James Fee, a fine art and documentary photographer known for his images of urban decay and lonely American landscapes, has died at age 56.
He died Labor Day, Sept. 4, at home in Beverly Hills, Calif., according to
Craig Krull of the Craig Krull Gallery,
who represented Fee for 16 years.
Fee's projects included "Road," "Photographs of America," and "Four Days in New York," which showed familiar tourist sites from dark or obscure perspectives, such as the back of the Statue of Liberty seen through a bundle of utility lines. Fee's mournful black-and-white images speak of a country whose icons and attractions are ominously crumbling away.
"James was a very deep believer in the true meaning and principles of American civilization, such as equal rights and freedom and democracy," Krull says. "But he was always disappointed in what the country had become and what it was becoming."
Fee was diagnosed with terminal cancer in December 2005. In the last months of his life he continued to produce photographs and arranged for his prints to be turned over to museums, says
Carol McCusker, curator of photography at the Museum of Photographic Arts in San Diego.
This summer, Fee took two road trips to Monterey and Joshua Tree National Park, where he produced his final pictures.
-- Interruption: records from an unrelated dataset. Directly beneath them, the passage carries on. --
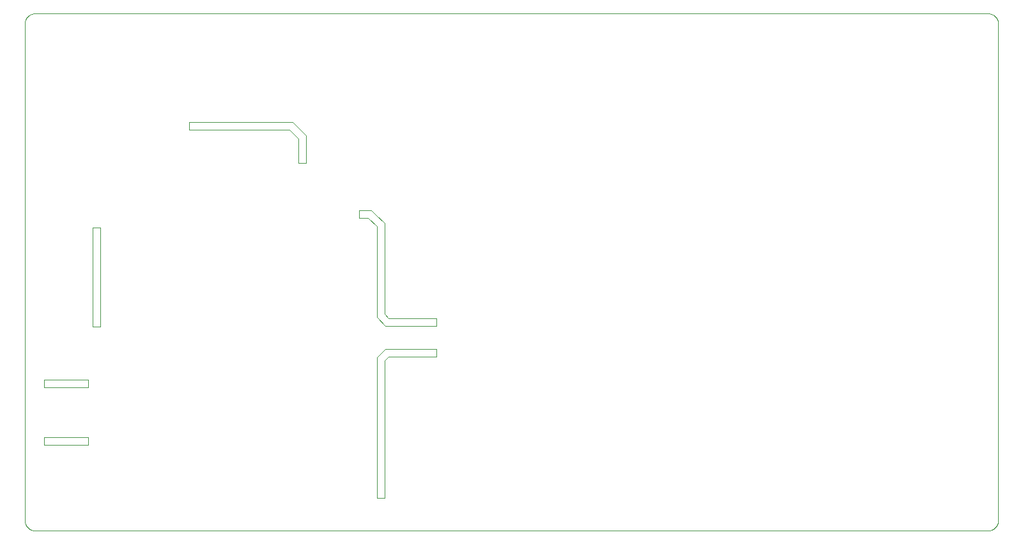
<source format=gko>
G75*
%MOIN*%
%OFA0B0*%
%FSLAX25Y25*%
%IPPOS*%
%LPD*%
%AMOC8*
5,1,8,0,0,1.08239X$1,22.5*
%
%ADD10C,0.00394*%
%ADD11C,0.00400*%
D10*
X0016261Y0020744D02*
X0513111Y0020744D01*
X0513258Y0020746D01*
X0513404Y0020752D01*
X0513551Y0020762D01*
X0513697Y0020775D01*
X0513843Y0020793D01*
X0513988Y0020814D01*
X0514132Y0020839D01*
X0514276Y0020869D01*
X0514419Y0020901D01*
X0514561Y0020938D01*
X0514702Y0020979D01*
X0514842Y0021023D01*
X0514981Y0021071D01*
X0515118Y0021122D01*
X0515254Y0021178D01*
X0515389Y0021237D01*
X0515521Y0021299D01*
X0515653Y0021365D01*
X0515782Y0021434D01*
X0515909Y0021507D01*
X0516035Y0021583D01*
X0516158Y0021663D01*
X0516279Y0021746D01*
X0516398Y0021831D01*
X0516515Y0021921D01*
X0516629Y0022013D01*
X0516741Y0022108D01*
X0516850Y0022206D01*
X0516956Y0022307D01*
X0517060Y0022411D01*
X0517161Y0022517D01*
X0517259Y0022626D01*
X0517354Y0022738D01*
X0517446Y0022852D01*
X0517536Y0022969D01*
X0517621Y0023088D01*
X0517704Y0023209D01*
X0517784Y0023332D01*
X0517860Y0023458D01*
X0517933Y0023585D01*
X0518002Y0023714D01*
X0518068Y0023846D01*
X0518130Y0023978D01*
X0518189Y0024113D01*
X0518245Y0024249D01*
X0518296Y0024386D01*
X0518344Y0024525D01*
X0518388Y0024665D01*
X0518429Y0024806D01*
X0518466Y0024948D01*
X0518498Y0025091D01*
X0518528Y0025235D01*
X0518553Y0025379D01*
X0518574Y0025524D01*
X0518592Y0025670D01*
X0518605Y0025816D01*
X0518615Y0025963D01*
X0518621Y0026109D01*
X0518623Y0026256D01*
X0518623Y0284917D01*
X0518621Y0285064D01*
X0518615Y0285210D01*
X0518605Y0285357D01*
X0518592Y0285503D01*
X0518574Y0285649D01*
X0518553Y0285794D01*
X0518528Y0285938D01*
X0518498Y0286082D01*
X0518466Y0286225D01*
X0518429Y0286367D01*
X0518388Y0286508D01*
X0518344Y0286648D01*
X0518296Y0286787D01*
X0518245Y0286924D01*
X0518189Y0287060D01*
X0518130Y0287195D01*
X0518068Y0287327D01*
X0518002Y0287459D01*
X0517933Y0287588D01*
X0517860Y0287715D01*
X0517784Y0287841D01*
X0517704Y0287964D01*
X0517621Y0288085D01*
X0517536Y0288204D01*
X0517446Y0288321D01*
X0517354Y0288435D01*
X0517259Y0288547D01*
X0517161Y0288656D01*
X0517060Y0288762D01*
X0516956Y0288866D01*
X0516850Y0288967D01*
X0516741Y0289065D01*
X0516629Y0289160D01*
X0516515Y0289252D01*
X0516398Y0289342D01*
X0516279Y0289427D01*
X0516158Y0289510D01*
X0516035Y0289590D01*
X0515909Y0289666D01*
X0515782Y0289739D01*
X0515653Y0289808D01*
X0515521Y0289874D01*
X0515389Y0289936D01*
X0515254Y0289995D01*
X0515118Y0290051D01*
X0514981Y0290102D01*
X0514842Y0290150D01*
X0514702Y0290194D01*
X0514561Y0290235D01*
X0514419Y0290272D01*
X0514276Y0290304D01*
X0514132Y0290334D01*
X0513988Y0290359D01*
X0513843Y0290380D01*
X0513697Y0290398D01*
X0513551Y0290411D01*
X0513404Y0290421D01*
X0513258Y0290427D01*
X0513111Y0290429D01*
X0016261Y0290429D01*
X0016114Y0290427D01*
X0015968Y0290421D01*
X0015821Y0290411D01*
X0015675Y0290398D01*
X0015529Y0290380D01*
X0015384Y0290359D01*
X0015240Y0290334D01*
X0015096Y0290304D01*
X0014953Y0290272D01*
X0014811Y0290235D01*
X0014670Y0290194D01*
X0014530Y0290150D01*
X0014391Y0290102D01*
X0014254Y0290051D01*
X0014118Y0289995D01*
X0013983Y0289936D01*
X0013851Y0289874D01*
X0013719Y0289808D01*
X0013590Y0289739D01*
X0013463Y0289666D01*
X0013337Y0289590D01*
X0013214Y0289510D01*
X0013093Y0289427D01*
X0012974Y0289342D01*
X0012857Y0289252D01*
X0012743Y0289160D01*
X0012631Y0289065D01*
X0012522Y0288967D01*
X0012416Y0288866D01*
X0012312Y0288762D01*
X0012211Y0288656D01*
X0012113Y0288547D01*
X0012018Y0288435D01*
X0011926Y0288321D01*
X0011836Y0288204D01*
X0011751Y0288085D01*
X0011668Y0287964D01*
X0011588Y0287841D01*
X0011512Y0287715D01*
X0011439Y0287588D01*
X0011370Y0287459D01*
X0011304Y0287327D01*
X0011242Y0287195D01*
X0011183Y0287060D01*
X0011127Y0286924D01*
X0011076Y0286787D01*
X0011028Y0286648D01*
X0010984Y0286508D01*
X0010943Y0286367D01*
X0010906Y0286225D01*
X0010874Y0286082D01*
X0010844Y0285938D01*
X0010819Y0285794D01*
X0010798Y0285649D01*
X0010780Y0285503D01*
X0010767Y0285357D01*
X0010757Y0285210D01*
X0010751Y0285064D01*
X0010749Y0284917D01*
X0010749Y0026256D01*
X0010751Y0026109D01*
X0010757Y0025963D01*
X0010767Y0025816D01*
X0010780Y0025670D01*
X0010798Y0025524D01*
X0010819Y0025379D01*
X0010844Y0025235D01*
X0010874Y0025091D01*
X0010906Y0024948D01*
X0010943Y0024806D01*
X0010984Y0024665D01*
X0011028Y0024525D01*
X0011076Y0024386D01*
X0011127Y0024249D01*
X0011183Y0024113D01*
X0011242Y0023978D01*
X0011304Y0023846D01*
X0011370Y0023714D01*
X0011439Y0023585D01*
X0011512Y0023458D01*
X0011588Y0023332D01*
X0011668Y0023209D01*
X0011751Y0023088D01*
X0011836Y0022969D01*
X0011926Y0022852D01*
X0012018Y0022738D01*
X0012113Y0022626D01*
X0012211Y0022517D01*
X0012312Y0022411D01*
X0012416Y0022307D01*
X0012522Y0022206D01*
X0012631Y0022108D01*
X0012743Y0022013D01*
X0012857Y0021921D01*
X0012974Y0021831D01*
X0013093Y0021746D01*
X0013214Y0021663D01*
X0013337Y0021583D01*
X0013463Y0021507D01*
X0013590Y0021434D01*
X0013719Y0021365D01*
X0013851Y0021299D01*
X0013983Y0021237D01*
X0014118Y0021178D01*
X0014254Y0021122D01*
X0014391Y0021071D01*
X0014530Y0021023D01*
X0014670Y0020979D01*
X0014811Y0020938D01*
X0014953Y0020901D01*
X0015096Y0020869D01*
X0015240Y0020839D01*
X0015384Y0020814D01*
X0015529Y0020793D01*
X0015675Y0020775D01*
X0015821Y0020762D01*
X0015968Y0020752D01*
X0016114Y0020746D01*
X0016261Y0020744D01*
D11*
X0020749Y0065581D02*
X0020749Y0069581D01*
X0043749Y0069581D01*
X0043749Y0065581D01*
X0020749Y0065581D01*
X0020749Y0095531D02*
X0020749Y0099531D01*
X0043749Y0099531D01*
X0043749Y0095531D01*
X0020749Y0095531D01*
X0046299Y0127031D02*
X0050299Y0127031D01*
X0050299Y0178781D01*
X0046299Y0178781D01*
X0046299Y0127031D01*
X0185099Y0183831D02*
X0185099Y0187831D01*
X0191649Y0187831D01*
X0193899Y0185581D01*
X0193949Y0185531D02*
X0198399Y0181081D01*
X0198399Y0133731D01*
X0200549Y0131581D01*
X0225449Y0131581D01*
X0225449Y0127581D01*
X0198849Y0127581D01*
X0194399Y0132031D01*
X0194399Y0179381D01*
X0189949Y0183831D01*
X0185099Y0183831D01*
X0157399Y0212331D02*
X0153399Y0212331D01*
X0153399Y0225181D01*
X0148949Y0229631D01*
X0096599Y0229631D01*
X0096599Y0233631D01*
X0150649Y0233631D01*
X0152899Y0231381D01*
X0152949Y0231331D02*
X0157399Y0226881D01*
X0157399Y0212331D01*
X0198849Y0115531D02*
X0194399Y0111081D01*
X0194399Y0037681D01*
X0198399Y0037681D01*
X0198399Y0109381D01*
X0200549Y0111531D01*
X0225449Y0111531D01*
X0225449Y0115531D01*
X0198849Y0115531D01*
M02*

</source>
Six photographs from that trip are now on display at the MoPA, as digital enlargements of prints Fee developed in the darkroom. Fee signed off on the last of the prints a week before he died. He called his final project "For Edmund" in tribute to his mentor
Edmund Teske.
The exhibition, which will have a formal opening Friday, will move to the Craig Krull Gallery in Santa Monica in December.
Fee's friends describe him as a deep thinker who lived and breathed his work.
"You would say hello to him or call him on the phone and within two minutes you were deep into some philosophical quandary," McCusker says.
Fee often expressed disgust with the U.S. government and the direction it was heading, but Krull describes him a patriot who believed things could be made better.
"In a sense, he was an optimist with a dark cloud," Krull says.
"I don't want to die looking at the world as being a negative place," Fee said in an upcoming article in
Black & White Magazine. "I want to die with a vision of it being a positive place, even though conditions throughout the world are worse now than when I started the 'America' series. The politics and politicians are worse, for example. So there is a level of unintended irony to these images."
Lee was influenced by his father,
Russell James Fee, a Marine Corps medic in World War II who was psychologically scarred after participating in the brutal fighting on the Pacific island of Peleliu. Russell Fee committed suicide in 1972.
James Fee undertook a project inspired by his father's photographs of Peleliu, which also dealt in a way with the destruction of landscapes. Fee visited Peleliu in 1998 and photographed some of the same sites as his father, this time with color film.
Color was a rarity in Fee's work. Favoring the glowing tones produced through old developing methods, Fee often used a traditional silver process. Whenever he could, he would buy rare photo papers, now banned because of high levels of cadmium they contain. He often experimented with darkroom techniques, cutting and overlapping negatives, sometimes printing images marred by dirt or fingerprints.
In addition to his personal work, Fee shot portraits and stories for magazines.
Fee was born Dec. 7, 1949, according to the biography on his
web site. He was raised in Iowa and eventually moved to San Francisco.
Fee taught at the Art Center College of Design in Pasadena, Calif., from 1995 to 2003, and also taught at the Otis Art Institute in Los Angeles.
He is survived by his son,
Illya, two sisters,
Kate Fee Fulkerson and
Mary Fee Steed, and his companion
Keiko Nobe.
A small memorial service was held recently, and another memorial is being planned for Dec. 7 at the Craig Krull Gallery, Bergamot Station, 2525 Michigan Avenue, Building B-3, Santa Monica, Calif.